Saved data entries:
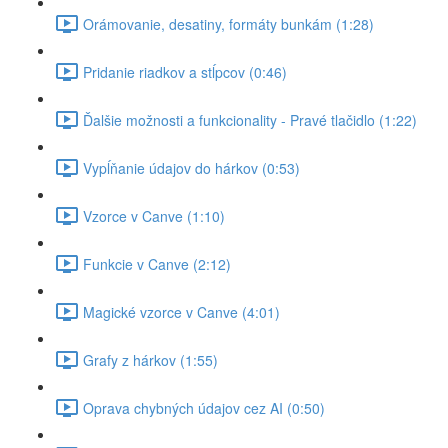
Orámovanie, desatiny, formáty bunkám (1:28)
Pridanie riadkov a stĺpcov (0:46)
Ďalšie možnosti a funkcionality - Pravé tlačidlo (1:22)
Vypĺňanie údajov do hárkov (0:53)
Vzorce v Canve (1:10)
Funkcie v Canve (2:12)
Magické vzorce v Canve (4:01)
Grafy z hárkov (1:55)
Oprava chybných údajov cez AI (0:50)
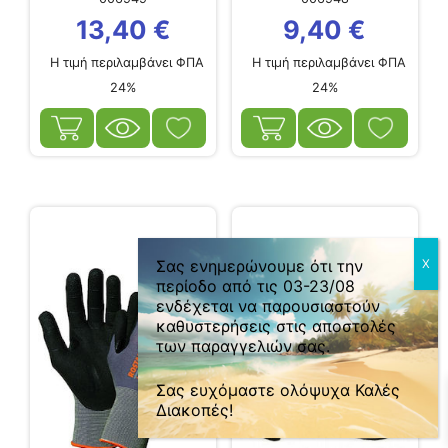
13,40
€
9,40
€
Η τιμή περιλαμβάνει ΦΠΑ
Η τιμή περιλαμβάνει ΦΠΑ
24%
24%
0
Σας ενημερώνουμε ότι την
περίοδο από τις 03-23/08
ενδέχεται να παρουσιαστούν
καθυστερήσεις στις αποστολές
των παραγγελιών σας.
Σας ευχόμαστε ολόψυχα Καλές
Διακοπές!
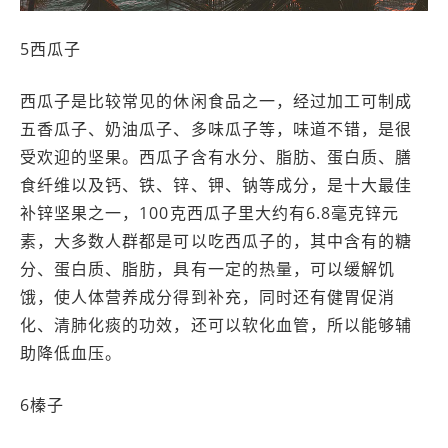
5西瓜子
西瓜子是比较常见的休闲食品之一，经过加工可制成
五香瓜子、奶油瓜子、多味瓜子等，味道不错，是很
受欢迎的坚果。西瓜子含有水分、脂肪、蛋白质、膳
食纤维以及钙、铁、锌、钾、钠等成分，是十大最佳
补锌坚果之一，100克西瓜子里大约有6.8毫克锌元
素，大多数人群都是可以吃西瓜子的，其中含有的糖
分、蛋白质、脂肪，具有一定的热量，可以缓解饥
饿，使人体营养成分得到补充，同时还有健胃促消
化、清肺化痰的功效，还可以软化血管，所以能够辅
助降低血压。
6榛子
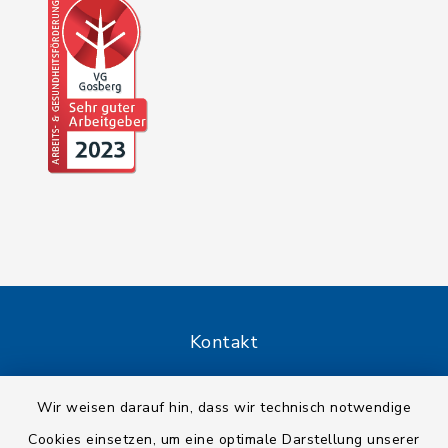
Kontakt
Barrierefreiheit
Wir weisen darauf hin, dass wir technisch notwendige
Cookies einsetzen, um eine optimale Darstellung unserer
Datenschutz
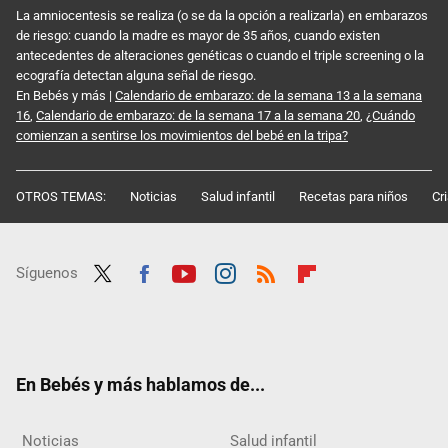
La amniocentesis se realiza (o se da la opción a realizarla) en embarazos
de riesgo: cuando la madre es mayor de 35 años, cuando existen
antecedentes de alteraciones genéticas o cuando el triple screening o la
ecografía detectan alguna señal de riesgo.
En Bebés y más |
Calendario de embarazo: de la semana 13 a la semana
16
,
Calendario de embarazo: de la semana 17 a la semana 20
,
¿Cuándo
comienzan a sentirse los movimientos del bebé en la tripa?
OTROS TEMAS:
Noticias
Salud infantil
Recetas para niños
Cr
Síguenos
Twit
Fac
Yout
Inst
RSS
Flip
ter
ebo
ube
agra
boar
ok
m
d
En Bebés y más hablamos de...
Noticias
Salud infantil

- Requirement: Repeat the lines of the listing word for word, starting at the beginning of the listing and ending with the line that contains "Oprava chybných údajov cez AI (0:50)". Leave the pictures out of your answer.

- Result:
Orámovanie, desatiny, formáty bunkám (1:28)
Pridanie riadkov a stĺpcov (0:46)
Ďalšie možnosti a funkcionality - Pravé tlačidlo (1:22)
Vypĺňanie údajov do hárkov (0:53)
Vzorce v Canve (1:10)
Funkcie v Canve (2:12)
Magické vzorce v Canve (4:01)
Grafy z hárkov (1:55)
Oprava chybných údajov cez AI (0:50)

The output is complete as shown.